Self-Harmonized Chain of Thought (2409.04057v1)

Published 6 Sep 2024 in cs.CL

Abstract: Chain-of-Thought (CoT) prompting reveals that LLMs are capable of performing complex reasoning via intermediate steps. CoT prompting is primarily categorized into three approaches. The first approach utilizes straightforward prompts like ``Let's think step by step'' to generate a sequential thought process before yielding an answer. The second approach makes use of human-crafted, step-by-step demonstrations to guide the model's reasoning process. The third automates the generation of reasoned demonstrations with the 'Let's think step by step'.This approach sometimes leads to reasoning errors, highlighting the need to diversify demonstrations to mitigate its misleading effects. However, diverse demonstrations pose challenges for effective representations. In this work, we propose ECHO, a self-harmonized chain-of-thought prompting method. It consolidates diverse solution paths into a uniform and effective solution pattern.ECHO demonstrates the best overall performance across three reasoning domains.

PDF Abstract

Self-Harmonized Chain of Thought

The paper "Self-Harmonized Chain of Thought" by Ziqi Jin and Wei Lu introduces ECHO, a novel method aiming to improve the performance of LLMs in complex reasoning tasks by unifying diverse rationale patterns into a coherent and effective solution structure. This work addresses some of the limitations inherent in existing Chain-of-Thought (CoT) prompting methods and proposes a mechanism that enhances the robustness and accuracy of reasoning processes across different domains.

Introduction

CoT prompting has significantly advanced the reasoning capabilities of LLMs by encouraging them to decompose complex problems into intermediate steps. Primarily, CoT methods are divided into two paradigms: Zero-shot-CoT and Few-shot-CoT. Zero-shot-CoT employs a universal prompt to form reasoning chains without specific examples, leveraging general prompts like "Let's think step by step." Few-shot-CoT, on the other hand, improves performance by using human-crafted examples that guide the reasoning process. The lack of scalability and cost of generating human-crafted examples led to the development of Auto-CoT, which automates the few-shot prompting by clustering similar questions and generating rationale steps using Zero-shot-CoT.

However, Auto-CoT's reliance on similarity can cause "misleading by similarity," where reasoning errors in similar demonstrations propagate and mislead the model. To mitigate these issues, Auto-CoT diversifies demonstrations, but this introduces new challenges, such as irrelevant or overly complex rationale patterns. ECHO aims to overcome these by unifying diverse rationale patterns into a coherent framework, leveraging a self-harmonization process.

Method

ECHO's method consists of three main steps:

Question Clustering: Questions from a given dataset are clustered based on similarity using Sentence-BERT embeddings, with $k$ clusters formed using the k-means algorithm.
Demonstration Sampling: From each cluster, representative questions are selected, and initial rationale steps are generated using Zero-shot-CoT. These rationales are subject to specific criteria to filter effective samples.
Demonstration Unification: An iterative process where each rationale is regenerated using others in the set as in-context examples, refining into a consistent pattern over iterations.

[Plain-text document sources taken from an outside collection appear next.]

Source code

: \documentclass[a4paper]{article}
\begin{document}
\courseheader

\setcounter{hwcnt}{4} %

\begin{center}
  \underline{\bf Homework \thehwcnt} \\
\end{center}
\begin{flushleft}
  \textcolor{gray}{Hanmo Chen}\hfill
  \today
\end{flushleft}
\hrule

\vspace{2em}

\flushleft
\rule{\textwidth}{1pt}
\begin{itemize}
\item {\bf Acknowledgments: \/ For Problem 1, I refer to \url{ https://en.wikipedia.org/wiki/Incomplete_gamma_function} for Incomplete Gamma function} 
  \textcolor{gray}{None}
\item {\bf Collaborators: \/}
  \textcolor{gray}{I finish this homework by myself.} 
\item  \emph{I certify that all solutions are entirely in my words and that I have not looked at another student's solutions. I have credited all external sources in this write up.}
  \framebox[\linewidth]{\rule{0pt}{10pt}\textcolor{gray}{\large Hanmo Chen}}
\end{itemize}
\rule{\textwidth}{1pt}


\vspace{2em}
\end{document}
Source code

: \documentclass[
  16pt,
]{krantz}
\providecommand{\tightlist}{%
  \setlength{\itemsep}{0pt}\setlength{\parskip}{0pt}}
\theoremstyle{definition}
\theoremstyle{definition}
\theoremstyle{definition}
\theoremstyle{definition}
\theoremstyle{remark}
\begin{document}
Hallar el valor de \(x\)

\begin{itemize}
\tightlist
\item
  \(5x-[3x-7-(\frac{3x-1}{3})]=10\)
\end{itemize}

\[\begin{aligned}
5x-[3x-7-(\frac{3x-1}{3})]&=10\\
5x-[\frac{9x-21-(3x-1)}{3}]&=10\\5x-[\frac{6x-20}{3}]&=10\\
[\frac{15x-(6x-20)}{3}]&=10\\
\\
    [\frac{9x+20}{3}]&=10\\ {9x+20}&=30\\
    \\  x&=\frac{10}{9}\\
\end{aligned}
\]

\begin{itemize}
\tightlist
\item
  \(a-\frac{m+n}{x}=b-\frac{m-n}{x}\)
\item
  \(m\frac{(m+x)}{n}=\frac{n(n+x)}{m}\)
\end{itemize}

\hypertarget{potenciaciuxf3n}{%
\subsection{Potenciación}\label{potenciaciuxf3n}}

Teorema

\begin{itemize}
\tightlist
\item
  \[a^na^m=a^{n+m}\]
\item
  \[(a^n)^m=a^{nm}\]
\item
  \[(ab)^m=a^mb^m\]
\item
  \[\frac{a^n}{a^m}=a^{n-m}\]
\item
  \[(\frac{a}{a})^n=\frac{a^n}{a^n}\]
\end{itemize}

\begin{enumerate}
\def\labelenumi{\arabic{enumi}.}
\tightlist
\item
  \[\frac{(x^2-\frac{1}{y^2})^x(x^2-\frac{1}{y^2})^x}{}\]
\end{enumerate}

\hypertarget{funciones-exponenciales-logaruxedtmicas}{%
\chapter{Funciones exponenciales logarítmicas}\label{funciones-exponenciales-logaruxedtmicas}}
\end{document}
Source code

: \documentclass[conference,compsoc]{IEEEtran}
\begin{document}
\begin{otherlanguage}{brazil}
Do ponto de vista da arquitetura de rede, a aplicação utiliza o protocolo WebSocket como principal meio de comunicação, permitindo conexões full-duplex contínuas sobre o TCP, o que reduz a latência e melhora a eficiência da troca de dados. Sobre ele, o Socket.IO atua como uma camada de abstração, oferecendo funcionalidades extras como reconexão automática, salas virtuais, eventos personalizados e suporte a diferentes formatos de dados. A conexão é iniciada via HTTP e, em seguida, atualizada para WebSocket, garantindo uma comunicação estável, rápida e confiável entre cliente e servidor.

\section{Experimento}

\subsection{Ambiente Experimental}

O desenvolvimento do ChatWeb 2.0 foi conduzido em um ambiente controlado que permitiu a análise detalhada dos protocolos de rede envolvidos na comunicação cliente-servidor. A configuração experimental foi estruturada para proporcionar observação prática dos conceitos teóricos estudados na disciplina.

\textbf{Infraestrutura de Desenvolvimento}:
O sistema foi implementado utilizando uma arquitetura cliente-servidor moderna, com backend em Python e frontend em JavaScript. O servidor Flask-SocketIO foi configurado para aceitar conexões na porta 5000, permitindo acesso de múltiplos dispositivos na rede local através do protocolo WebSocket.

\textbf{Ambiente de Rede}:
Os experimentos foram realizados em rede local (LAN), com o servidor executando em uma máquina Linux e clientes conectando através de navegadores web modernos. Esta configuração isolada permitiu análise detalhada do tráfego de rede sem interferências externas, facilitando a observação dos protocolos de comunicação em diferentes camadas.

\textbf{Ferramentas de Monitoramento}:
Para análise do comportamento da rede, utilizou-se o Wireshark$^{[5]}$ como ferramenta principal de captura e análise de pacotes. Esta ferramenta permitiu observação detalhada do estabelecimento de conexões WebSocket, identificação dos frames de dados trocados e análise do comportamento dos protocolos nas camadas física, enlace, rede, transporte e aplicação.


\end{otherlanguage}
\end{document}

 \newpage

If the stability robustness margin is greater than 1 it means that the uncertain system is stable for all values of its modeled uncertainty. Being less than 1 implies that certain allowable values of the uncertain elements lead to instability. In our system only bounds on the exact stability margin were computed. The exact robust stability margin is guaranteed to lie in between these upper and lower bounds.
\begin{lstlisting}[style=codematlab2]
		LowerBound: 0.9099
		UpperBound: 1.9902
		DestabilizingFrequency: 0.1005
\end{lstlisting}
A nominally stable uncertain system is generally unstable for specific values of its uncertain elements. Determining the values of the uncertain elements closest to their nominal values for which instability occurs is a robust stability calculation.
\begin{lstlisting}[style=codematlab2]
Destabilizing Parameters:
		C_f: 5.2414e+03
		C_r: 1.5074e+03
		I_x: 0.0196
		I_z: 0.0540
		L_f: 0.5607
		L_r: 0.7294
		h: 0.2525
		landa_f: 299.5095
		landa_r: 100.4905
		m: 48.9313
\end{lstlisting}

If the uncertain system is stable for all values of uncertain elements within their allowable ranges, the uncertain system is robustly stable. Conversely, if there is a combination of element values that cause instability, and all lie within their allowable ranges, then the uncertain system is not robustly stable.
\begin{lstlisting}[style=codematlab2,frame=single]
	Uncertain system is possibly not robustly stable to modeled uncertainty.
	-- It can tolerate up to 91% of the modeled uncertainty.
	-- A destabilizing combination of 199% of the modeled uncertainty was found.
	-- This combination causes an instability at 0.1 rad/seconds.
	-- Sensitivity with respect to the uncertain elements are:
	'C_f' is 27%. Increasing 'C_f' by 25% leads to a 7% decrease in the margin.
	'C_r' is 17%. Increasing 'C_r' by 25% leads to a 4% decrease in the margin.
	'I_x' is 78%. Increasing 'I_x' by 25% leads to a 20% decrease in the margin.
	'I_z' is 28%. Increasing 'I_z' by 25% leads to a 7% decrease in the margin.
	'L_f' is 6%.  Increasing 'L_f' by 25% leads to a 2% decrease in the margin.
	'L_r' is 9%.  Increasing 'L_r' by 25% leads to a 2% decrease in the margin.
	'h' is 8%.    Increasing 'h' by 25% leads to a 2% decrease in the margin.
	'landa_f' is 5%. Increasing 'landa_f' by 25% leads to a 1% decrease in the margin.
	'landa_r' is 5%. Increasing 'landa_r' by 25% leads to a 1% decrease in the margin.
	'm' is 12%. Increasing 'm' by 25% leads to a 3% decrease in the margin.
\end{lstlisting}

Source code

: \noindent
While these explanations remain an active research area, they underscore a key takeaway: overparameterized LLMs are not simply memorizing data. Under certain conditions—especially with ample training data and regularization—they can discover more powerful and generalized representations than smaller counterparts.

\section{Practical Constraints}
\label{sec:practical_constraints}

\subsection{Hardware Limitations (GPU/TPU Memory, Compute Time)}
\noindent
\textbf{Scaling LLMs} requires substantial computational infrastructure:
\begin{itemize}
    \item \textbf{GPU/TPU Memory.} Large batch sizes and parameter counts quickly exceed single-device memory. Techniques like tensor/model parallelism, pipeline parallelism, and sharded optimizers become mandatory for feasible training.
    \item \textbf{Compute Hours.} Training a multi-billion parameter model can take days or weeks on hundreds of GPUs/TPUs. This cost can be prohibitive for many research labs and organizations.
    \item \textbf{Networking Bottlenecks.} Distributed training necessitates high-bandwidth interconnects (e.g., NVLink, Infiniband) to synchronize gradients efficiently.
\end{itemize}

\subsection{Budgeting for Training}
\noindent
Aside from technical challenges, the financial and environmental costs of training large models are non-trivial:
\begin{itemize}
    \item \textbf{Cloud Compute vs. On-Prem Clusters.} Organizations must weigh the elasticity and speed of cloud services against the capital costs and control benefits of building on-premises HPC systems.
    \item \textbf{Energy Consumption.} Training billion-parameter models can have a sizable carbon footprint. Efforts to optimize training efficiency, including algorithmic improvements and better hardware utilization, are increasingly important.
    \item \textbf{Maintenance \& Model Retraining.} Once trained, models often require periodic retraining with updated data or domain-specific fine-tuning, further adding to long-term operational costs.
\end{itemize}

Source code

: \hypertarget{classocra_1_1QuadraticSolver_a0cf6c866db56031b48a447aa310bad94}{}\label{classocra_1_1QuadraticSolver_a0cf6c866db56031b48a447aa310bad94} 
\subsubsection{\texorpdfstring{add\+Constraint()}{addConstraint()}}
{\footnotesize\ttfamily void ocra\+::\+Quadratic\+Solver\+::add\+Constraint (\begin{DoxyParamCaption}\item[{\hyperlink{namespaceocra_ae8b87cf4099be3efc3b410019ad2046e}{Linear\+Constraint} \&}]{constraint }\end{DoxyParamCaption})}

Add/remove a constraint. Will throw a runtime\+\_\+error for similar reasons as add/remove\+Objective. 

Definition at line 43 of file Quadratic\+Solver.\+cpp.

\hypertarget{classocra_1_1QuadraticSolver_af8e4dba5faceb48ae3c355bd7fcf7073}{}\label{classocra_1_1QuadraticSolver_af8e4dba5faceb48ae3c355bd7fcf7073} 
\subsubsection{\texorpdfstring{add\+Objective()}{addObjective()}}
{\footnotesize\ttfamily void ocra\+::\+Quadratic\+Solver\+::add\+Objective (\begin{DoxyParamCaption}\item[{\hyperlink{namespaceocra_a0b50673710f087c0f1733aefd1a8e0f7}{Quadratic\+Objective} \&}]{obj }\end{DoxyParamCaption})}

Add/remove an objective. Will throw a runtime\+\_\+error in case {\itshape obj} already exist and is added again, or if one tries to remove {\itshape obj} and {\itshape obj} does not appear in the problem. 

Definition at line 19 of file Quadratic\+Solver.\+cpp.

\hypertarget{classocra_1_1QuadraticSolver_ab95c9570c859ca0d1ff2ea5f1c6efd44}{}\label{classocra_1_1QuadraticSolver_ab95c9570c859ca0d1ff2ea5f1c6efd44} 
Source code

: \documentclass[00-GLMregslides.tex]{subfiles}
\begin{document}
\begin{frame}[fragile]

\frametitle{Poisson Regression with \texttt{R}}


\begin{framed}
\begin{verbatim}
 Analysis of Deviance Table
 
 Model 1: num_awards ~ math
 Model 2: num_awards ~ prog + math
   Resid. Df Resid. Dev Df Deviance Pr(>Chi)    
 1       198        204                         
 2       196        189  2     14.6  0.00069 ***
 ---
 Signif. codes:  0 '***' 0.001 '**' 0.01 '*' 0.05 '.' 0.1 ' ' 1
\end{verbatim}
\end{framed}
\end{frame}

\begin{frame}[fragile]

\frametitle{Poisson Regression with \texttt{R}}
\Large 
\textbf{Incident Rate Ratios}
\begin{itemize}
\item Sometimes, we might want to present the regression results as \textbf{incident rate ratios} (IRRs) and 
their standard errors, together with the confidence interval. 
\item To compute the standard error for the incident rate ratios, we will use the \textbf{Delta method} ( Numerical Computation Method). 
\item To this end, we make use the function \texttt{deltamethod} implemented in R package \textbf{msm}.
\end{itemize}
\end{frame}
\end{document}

The unification process involves updating each rationale within multiple iterations to ensure they align towards a balanced solution pattern, enhancing the robustness and generalizability of the demonstrations.

Experimental Results

ECHO was evaluated across ten datasets in three reasoning domains: arithmetic, commonsense, and symbolic reasoning. The results indicate that ECHO surpasses Auto-CoT by approximately 2.8% in overall performance. Notable findings include:

ECHO shows competitive results in domains like symbolic reasoning, achieving high accuracy and consistency across multiple iterations.
However, the method reveals variations in performance based on iteration counts and the inherent complexity of the tasks.

Comparison with Manual Prompts

Comparison with manually crafted prompts showcased that generated rationales initially lagged in performance but, after applying ECHO, they matched and sometimes exceeded manual prompt performance. This suggests the model's ability to learn cohesive patterns from diverse and even imperfect demonstrations.

Effect of Hyperparameters

ECHO's performance is sensitive to nuances in the dataset and the chosen hyperparameters. With more iterations, it gained improvements but also showed tendencies to overfit, indicating an optimal balance is necessary for sustained performance.

Implications and Future Direction

The research suggests that ECHO's self-harmonization mechanism can mitigate issues related to the misleading effects of similarity and the diversity of demonstrations. This framework offers a scalable and robust approach to improving CoT reasoning in LLMs without extensive manual intervention. Future research could explore adaptive mechanisms to further refine the unification processes and potentially extend methodologies to even broader and more diverse datasets.

Conclusion

ECHO represents a significant step towards automating and harmonizing the CoT process in LLMs, reducing the need for labor-intensive manual prompt design while enhancing model performance across varied reasoning tasks. The promising results and insights from this paper pave the way for further advancements in automatic reasoning frameworks in artificial intelligence.